### Yang Perlu Dikerjakan
**a.** Tolong sebutkan semua pihak yang menurut berita tentang tuntutan pencabutan remisi di bawah ini menggelar aksi damai di Titik Nol Kilometer Yogyakarta.
**b.** Lanjutkan berita tentang tuntutan pencabutan remisi di bawah ini, dimulai sesudah kalimat terakhirnya.

Pegiat Pers Yogyakarta Tuntut Remisi Pembunuh Jurnalis Prabangsa

Loading

     Kamis, 24 Januari 2019 Aliansi Jurnalis Independen (AJI) beserta jaringan masyarakat sipil dan pers mahasiswa di Yogyakarta menggelar aksi damai guna mendesak Presiden Joko Widodo agar mencabut remisi pembunuh jurnalis AA Narendra Prabangsa, di Titik Nol Kilometer Yogyakarta.

     Vito Agustin dari LBH Pers Yogyakarta menyatakan bahwa mereka kecewa dengan yang dilakukan Presiden Joko Widodo terkait pemberian remisi kepada otak pembunuhan jurnalis Radar Bali.

   “Kami sangat kecewa dengan apa yang dilakukan Jokowi, karena memberikan remisi kepada seorang otak pembunuhan akan memberikan preseden buruk,” ungkap Vito.

      Desember 2018 lalu, Presiden Joko Widodo mengeluarkan Keppres Nomor 29 tahun 2018 tentang Pemberian Remisi Perubahan dari Pidana Penjara Seumur Hidup Menjadi Pidana Sementara untuk Susrana terpidana kasus pembunuhan jurnalis Radar Bali AA Narendra Prabangsa.

     Susrama diadili karena melakukan pembunuhan terhadap Prabangsa yang mengaitkannya pada berita-berita dugaan korupsi dan penyelewengan dalam harian Radar Bali. Berdasarkan hasil penyelidikan polisi, pemeriksaan saksi dan barang bukti di persidangan menunjukan bahwa Susrama adalah otak di balik pembunuhan itu.

     Dalam aksi tersebut, AJI Yogyakarta juga mempertanyakan komitmen Presiden Joko Widodo dalam memberantas korupsi.

       Di samping itu, Koordinator Divisi Advokasi AJI Yogyakarta, Tommy Apriando juga mengatakan, pemberian remisi mengancam kebebasan pers. Menurutnya banyak kasus yang belum dituntaskan di rezim pemerintahan.

### Data yang Ditampilkan
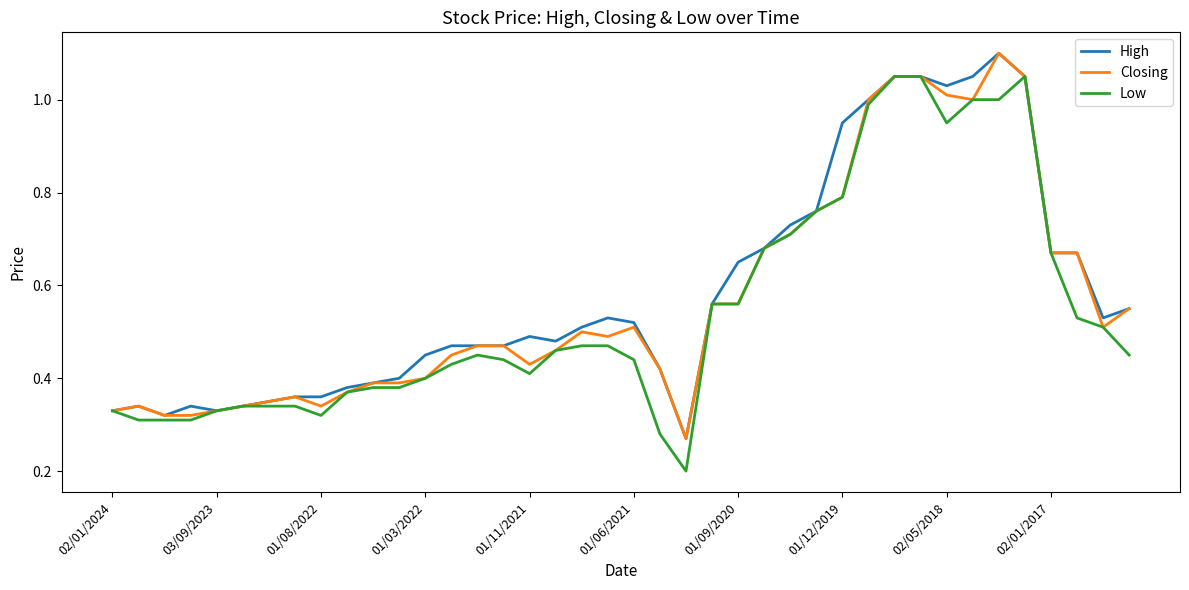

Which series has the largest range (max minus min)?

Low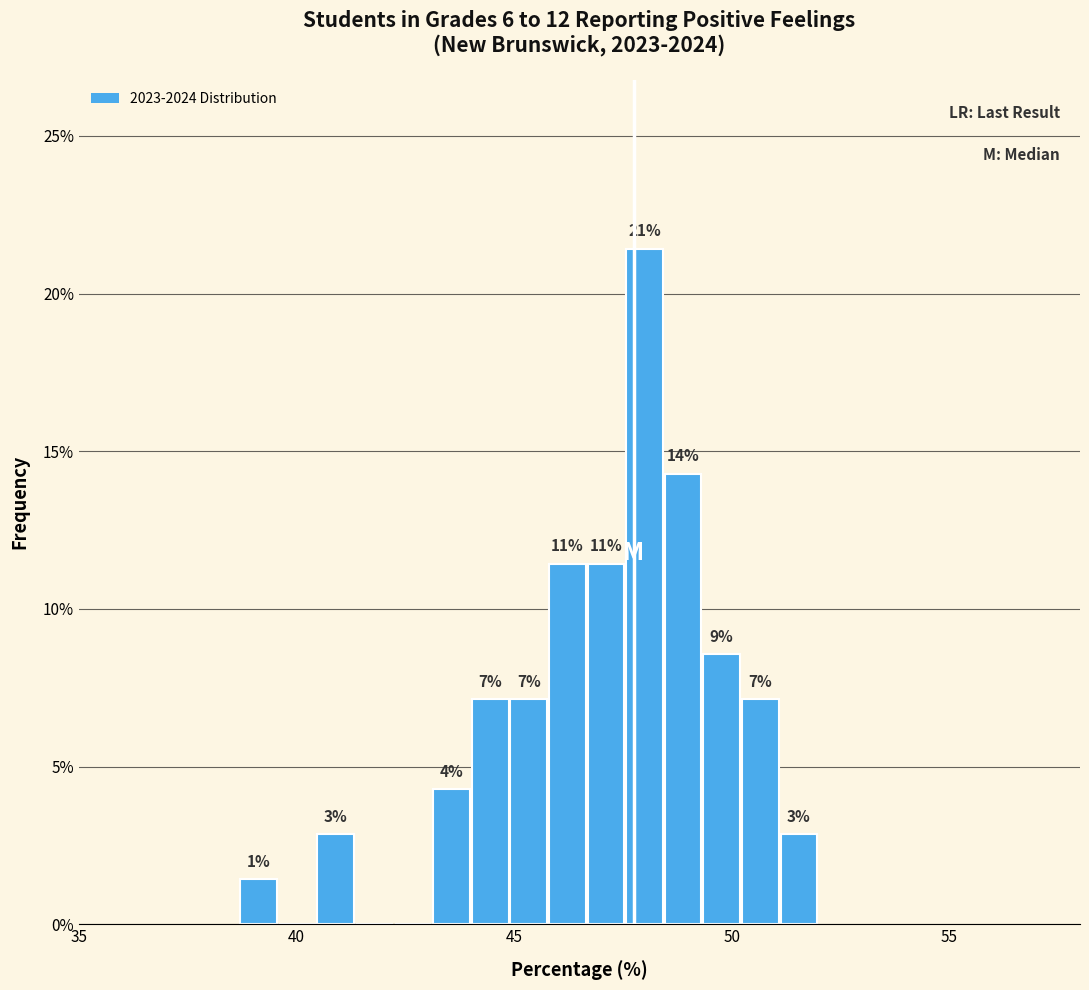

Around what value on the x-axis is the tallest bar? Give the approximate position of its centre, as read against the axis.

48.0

### Jawaban yang Diharapkan
**a.** Aliansi Jurnalis Independen (AJI), jaringan masyarakat sipil, dan pers mahasiswa di Yogyakarta.

**b.**
     “Jika kemudian Jokowi tidak segera melakukan pencabutan terhadap kepres tersebut, maka dengan ini kami menyatakan Presiden Jokowi adalah musuh dari kebebasan pers, dan musuh terhadap pemberantasan korupsi di Indonesia,” tuntut Tommy dengan tegas.

         Dalam aksi tersebut, massa menyuarakan empat tuntutan sebagai berikut :

  1. Mengecam kebijakan Presiden Joko Widodo yang memberikan remisi kepada pelaku pembunuhan keji terhadap jurnalis.
  2. Kebijakan pengurangan hukuman oleh presiden itu melukai rasa keadilan, tidak hanya bagi keluarga korban, tapi jurnalis di Indonesia.
  3. Mendesak Presiden Joko Widodo mencabut keputusan Presiden pemberian remisi terhadap Susrama.
  4. Mendesak presiden Joko Widodo mencabut Keppres Nomor 29 tahun 2018 dalam waktu 7×24 jam.
Baca Juga:  KPR Tuntut Pembentukan Partai Massa Rakyat

     Vito menambahkan, pemberian remisi di tahun-tahun politik harus dikritisi. Jangan sampai pemerintah melakukan pencitraan. Hal ini karena, pemberian remisi tanda kemunduran dari upaya penegakan hukum, dan mengancam kebebasan pers di indonesia.

       Harapannya kasus pembunuhan jurnalis yang sampai di meja hijau bisa menjadi contoh untuk kasus-kasus yang lain. Sedangkan alasan remisi  dari presiden melalui Kementerian Hukum dan HAM, bahwa pelaku telah melakukan perbuatan menjadi lebih baik, dan untuk mengurangi jumlah nara pidana tidaklah logis.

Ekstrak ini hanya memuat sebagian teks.